Identifying "ChatGPT fraud", the effect surpasses OpenAI, and the AI generated detector is here!

 Datawhale dry goods 

AI Generated Detector , Editor: Heart of the Machine

The success rate of AI fraud is very high. A few days ago, "Cheating 4.3 million in 10 minutes" was also on the hot search. On top of the hottest big language models, researchers recently explored a recognition method.

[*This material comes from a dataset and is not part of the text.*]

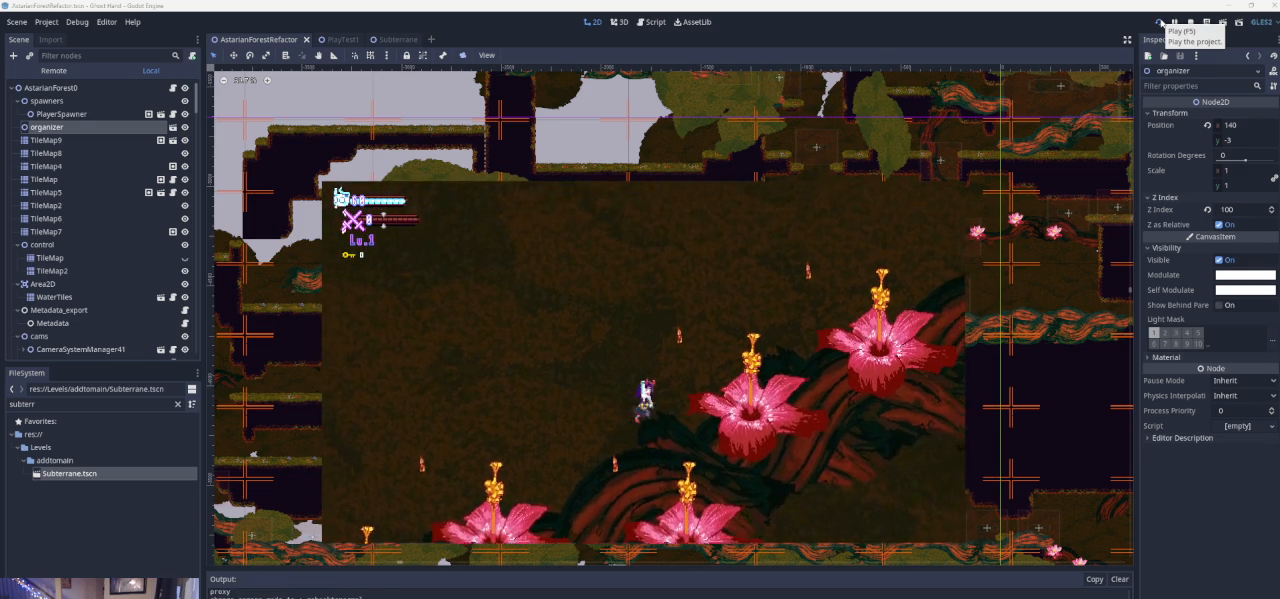
{"buttons": [], "left_stick": "right", "events": [[367, "CROSS", "up"]]}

With the continuous improvement of generative large models, the corpus generated by them is gradually approaching humans. Although the large model is liberating the hands of countless documents, it has also been used by some criminals with its strong ability to make fakes real, causing a series of social problems:

3fde92719138cf6e3f384c2b73d66cc7.jpeg

92773f75bbe97b12b3a93f8cf0e277eb.png

655cdad88048aa2d2ace416b57be9360.jpeg

Researchers from Peking University and Huawei have proposed a reliable text detector that recognizes various AI-generated corpus. According to the different characteristics of long and short texts, a PU learning-based multi-scale AI generative text detector training method is proposed. Through the improvement of the detector training process, a considerable improvement in the detection ability of long and short ChatGPT corpora can be achieved under the same conditions, which solves the pain point of the current detector's low recognition accuracy for short text.

1c38596b73f673cac41a58cce72eeaa3.jpeg

  • Paper address: https://arxiv.org/abs/2305.18149

  • Code address (MindSpore): https://github.com/mindspore-lab/mindone/tree/master/examples/detect_chatgpt

  • Code address (PyTorch): https://github.com/YuchuanTian/AIGC_text_detector

introduction

As the generation effect of large language models becomes more and more realistic, there is an urgent need for a reliable AI-generated text detector in all walks of life. However, different industries have different requirements for detection corpus. For example, in academia, it is generally necessary to detect large sections of complete academic texts; on social platforms, it is necessary to detect relatively short and fragmented fake news. However, existing detectors are often unable to accommodate various requirements. For example, some mainstream AI text detectors generally have poor prediction ability for shorter corpus.

For the different detection effects of different lengths of corpus, the author observed that there may be some "uncertainty" in the attribution of shorter AI-generated texts; or more bluntly, because some AI-generated short sentences are also often used by humans. Therefore, it is difficult to determine whether the short text generated by AI comes from humans or AI. Here are a few examples of both humans and AI answering the same question:

97d33715693785e05e2d6100ef7bf0d4.jpeg

From these examples, it can be seen that it is difficult to identify short answers generated by AI: the difference between such corpus and humans is too small, and it is difficult to strictly judge its true attributes. Therefore, it is inappropriate to simply label short texts as human/AI and perform text detection as a traditional binary classification problem.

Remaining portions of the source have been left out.